Sicherlich sei die Reise „vom Zeitpunkt her nicht ideal“, meinte Jürgen Klinsmann im Gespräch mit fcbayern.de. Man wolle aber das Beste aus der Situation machen. „Wir respektieren die Partnerschaft mit den Urawa Red Diamonds“, sagte Klinsmann, „dieser Termin stand schon seit einem Jahr fest, da wusste noch keiner so recht, wie es mit der Vorbereitung nach der Europameisterschaft ausschaut.“

Der FCB-Chefcoach kann den Besuch in Japan immerhin für ein ernsthaftes Testspiel nutzen. Am Donnerstag (12.30 Uhr MEZ) fordern die Urawa Red Diamonds den FC Bayern zum Duell. Für die Münchner ist es der vorletzte Test vor dem Pflichtspielauftakt im DFB-Pokal gegen Rot-Weiß Erfurt zehn Tage später. „Die Japaner sind mitten in der Saison und gut drauf, das ist eine der besten Mannschaften Asiens“, sagte Klinsmann.

Kein großer Jetlag

Aktuell sind die „Roten Diamanten“ Zweiter der japanischen J-League, im vergangenen Jahr gewann das Team des deutschen Trainers Gert Engels die Vizemeisterschaft und triumphierte in der asiatischen Champions League. „Die werden sehr ehrgeizig sein“, glaubt Hoeneß, dass die Partie für den FCB ein echter Prüfstein vor dem Pflichtspielstart sein wird.

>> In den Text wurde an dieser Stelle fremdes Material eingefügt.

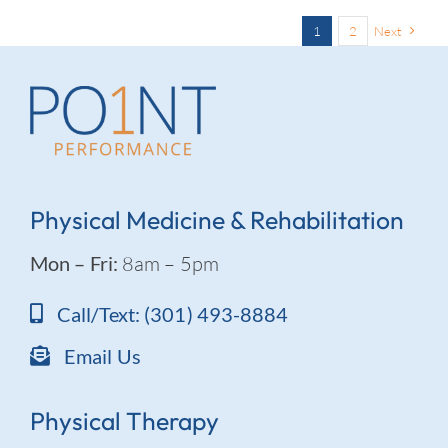
1
2
Next
Physical Medicine & Rehabilitation
Mon – Fri:
8am – 5pm
Call/Text: (301) 493-8884
Email Us
Physical Therapy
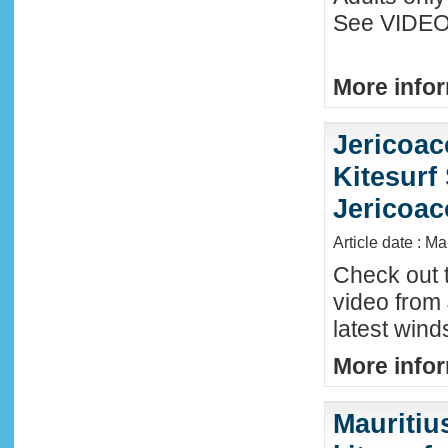
See VIDEO 
More infor
Jericoac
Kitesurf 
Jericoac
Article date : M
Check out t
video from 
latest wind
More infor
Mauritiu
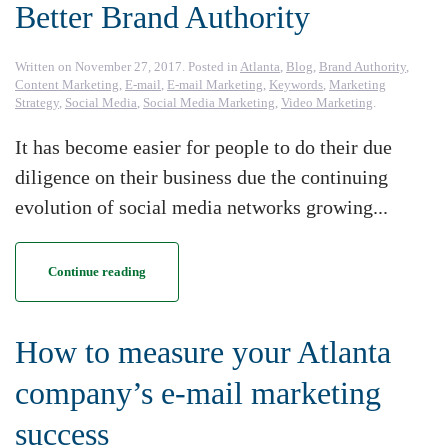
Better Brand Authority
Written on
November 27, 2017
. Posted in
Atlanta
,
Blog
,
Brand Authority
,
Content Marketing
,
E-mail
,
E-mail Marketing
,
Keywords
,
Marketing
Strategy
,
Social Media
,
Social Media Marketing
,
Video Marketing
.
It has become easier for people to do their due
diligence on their business due the continuing
evolution of social media networks growing...
Continue reading
How to measure your Atlanta
company’s e-mail marketing
success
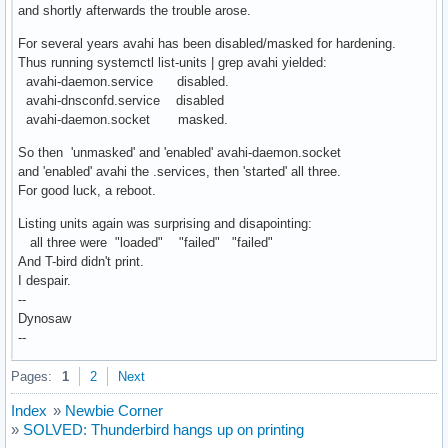
and shortly afterwards the trouble arose.
For several years avahi has been disabled/masked for hardening.
Thus running systemctl list-units | grep avahi yielded:
avahi-daemon.service disabled.
avahi-dnsconfd.service disabled
avahi-daemon.socket masked.
So then 'unmasked' and 'enabled' avahi-daemon.socket
and 'enabled' avahi the .services, then 'started' all three.
For good luck, a reboot.
Listing units again was surprising and disapointing:
all three were "loaded" "failed" "failed"
And T-bird didn't print.
I despair.
--
Dynosaw
--
Pages:
1
2
Next
Index
»
Newbie Corner
»
SOLVED: Thunderbird hangs up on printing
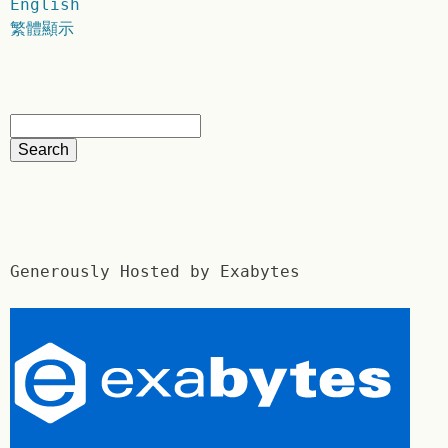
English
繁體顯示
Generously Hosted by Exabytes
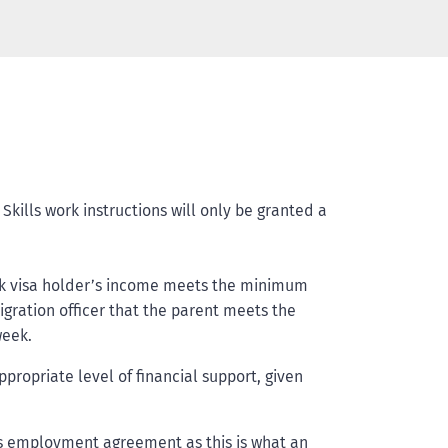
kills work instructions will only be granted a
work visa holder’s income meets the minimum
igration officer that the parent meets the
week.
opriate level of financial support, given
s employment agreement as this is what an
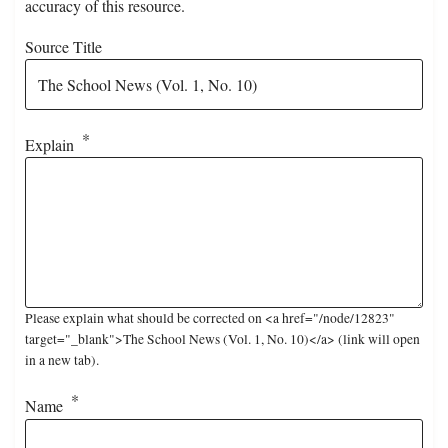
accuracy of this resource.
Source Title
Explain
Please explain what should be corrected on <a href="/node/12823"
target="_blank">The School News (Vol. 1, No. 10)</a> (link will open
in a new tab).
Name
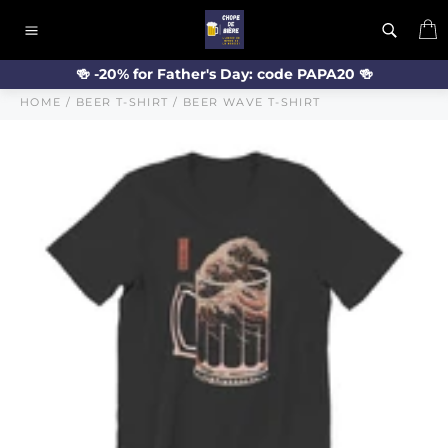
Skip
C
to
Site
content
navigation
🍻 -20% for Father's Day: code PAPA20 🍻
HOME
/
BEER T-SHIRT
/
BEER WAVE T-SHIRT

Außer dem Testspiel gegen den Partnerklub steht für die Bayern auch Training und ein Turnier mit Kindern auf dem Programm. Nach zwei Nächten in Tokio geht es dann am Freitag zurück nach München. Ganz bewusst habe man die Reise so kurz wie möglich gehalten, sagte Hoeneß. „Dann gibt es keinen großen Jetlag.“ Der Manager weiß, wovon er redet. Für ihn und den FC Bayern ist es ja nicht der erste Trip nach Japan.